==== Text block ====

Monkey Business is the hilarious confession of two young investment bankers, John Rolfe and Peter Troob, of what it's like at ground zero on The Street. Forget what you've read, forget what you've heard, forget what you've been taught. Monkey Business pulls off Wall Street's suspenders and gives the reader the inside skinny on what working at an investment bank is all about." "Fresh out of Wharton and Harvard business schools, the authors ran willingly into the open arms of investment bank Donaldson, Lufkin & Jenerette. Once there, they discovered themselves foot soldiers in an investment banking army of overworked and frustrated lemmings furiously trying to spin straw into gold. Escaping with their sanity only partially intact, John and Peter have perfectly captured the chaotic essence of the Wall Street carnival and the outlandish personalities that make it all him.

====

Assignment 1: According to the book description, which investment bank did the authors join?
Assignment 2: Change "foot soldiers" to "new recruits" in the part of the book description between "Monkey Business is" and "it all him.", inclusive, and write out that part.
The records that follow come from a separate source unrelated to the book description.

==== Dataset extract ====

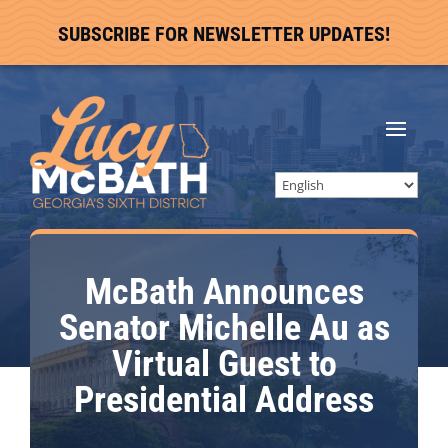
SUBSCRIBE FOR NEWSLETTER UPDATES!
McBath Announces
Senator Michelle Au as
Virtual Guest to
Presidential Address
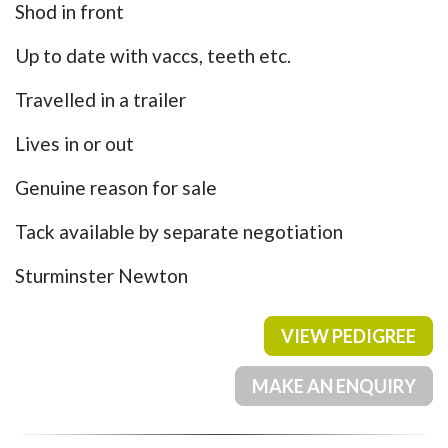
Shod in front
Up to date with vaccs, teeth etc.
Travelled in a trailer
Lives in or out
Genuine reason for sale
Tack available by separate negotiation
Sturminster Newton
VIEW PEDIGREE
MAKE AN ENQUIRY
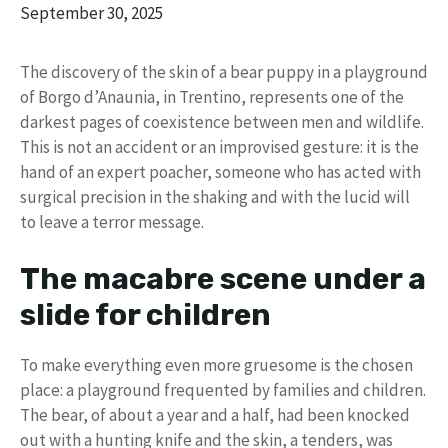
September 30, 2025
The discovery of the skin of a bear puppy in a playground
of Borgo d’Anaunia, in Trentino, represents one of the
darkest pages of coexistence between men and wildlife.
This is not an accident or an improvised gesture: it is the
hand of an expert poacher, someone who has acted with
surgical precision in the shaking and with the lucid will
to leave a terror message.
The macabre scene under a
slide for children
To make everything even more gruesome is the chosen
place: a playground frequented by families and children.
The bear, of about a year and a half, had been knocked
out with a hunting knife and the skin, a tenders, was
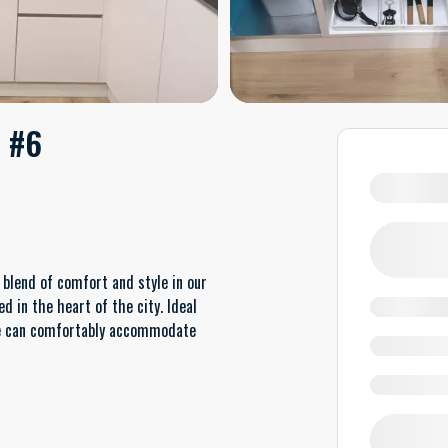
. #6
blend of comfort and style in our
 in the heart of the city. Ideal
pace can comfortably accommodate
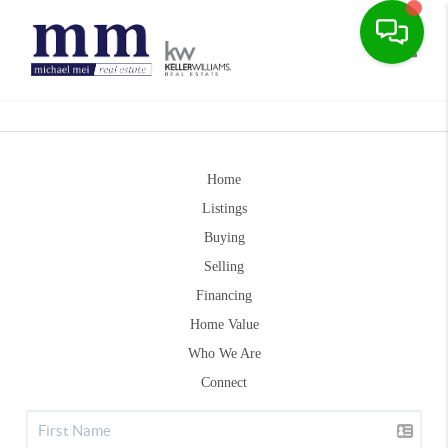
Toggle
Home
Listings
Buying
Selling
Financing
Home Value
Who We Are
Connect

====
==== Dataset extract ====

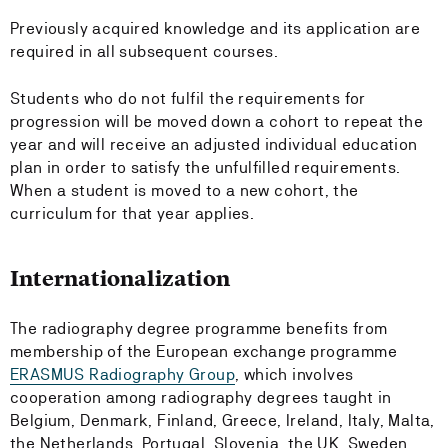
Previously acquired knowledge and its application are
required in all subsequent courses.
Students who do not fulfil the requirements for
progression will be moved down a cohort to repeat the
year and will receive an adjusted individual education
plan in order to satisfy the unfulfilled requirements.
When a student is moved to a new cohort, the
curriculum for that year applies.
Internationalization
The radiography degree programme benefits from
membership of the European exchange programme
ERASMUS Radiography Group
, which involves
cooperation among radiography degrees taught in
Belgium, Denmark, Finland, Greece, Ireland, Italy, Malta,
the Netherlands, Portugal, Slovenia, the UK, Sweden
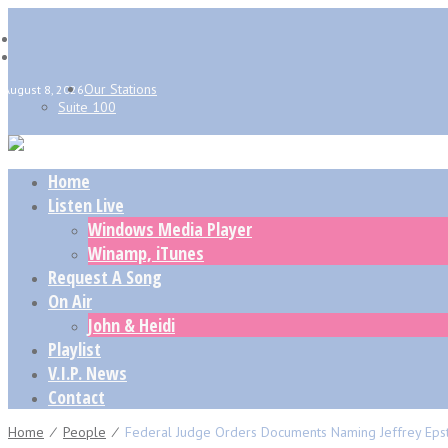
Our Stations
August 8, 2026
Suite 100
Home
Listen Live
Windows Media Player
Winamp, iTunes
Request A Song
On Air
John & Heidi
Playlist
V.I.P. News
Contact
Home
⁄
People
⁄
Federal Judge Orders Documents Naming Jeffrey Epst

====
==== Dataset extract ====

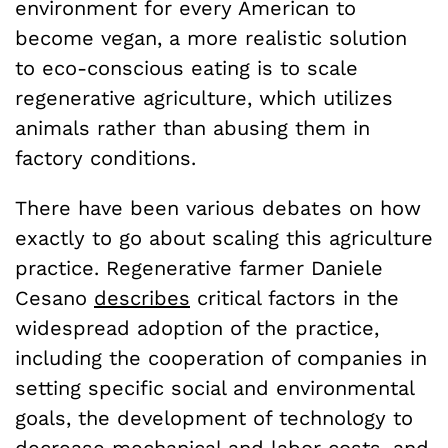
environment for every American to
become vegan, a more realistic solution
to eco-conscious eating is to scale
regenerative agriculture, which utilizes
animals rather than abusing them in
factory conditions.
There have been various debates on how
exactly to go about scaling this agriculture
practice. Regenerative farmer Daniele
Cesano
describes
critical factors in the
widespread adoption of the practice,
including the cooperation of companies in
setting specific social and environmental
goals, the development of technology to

====

Exercise output 1: Donaldson, Lufkin & Jenerette.

Exercise output 2:
Monkey Business is the hilarious confession of two young investment bankers, John Rolfe and Peter Troob, of what it's like at ground zero on The Street. Forget what you've read, forget what you've heard, forget what you've been taught. Monkey Business pulls off Wall Street's suspenders and gives the reader the inside skinny on what working at an investment bank is all about." "Fresh out of Wharton and Harvard business schools, the authors ran willingly into the open arms of investment bank Donaldson, Lufkin & Jenerette. Once there, they discovered themselves new recruits in an investment banking army of overworked and frustrated lemmings furiously trying to spin straw into gold. Escaping with their sanity only partially intact, John and Peter have perfectly captured the chaotic essence of the Wall Street carnival and the outlandish personalities that make it all him.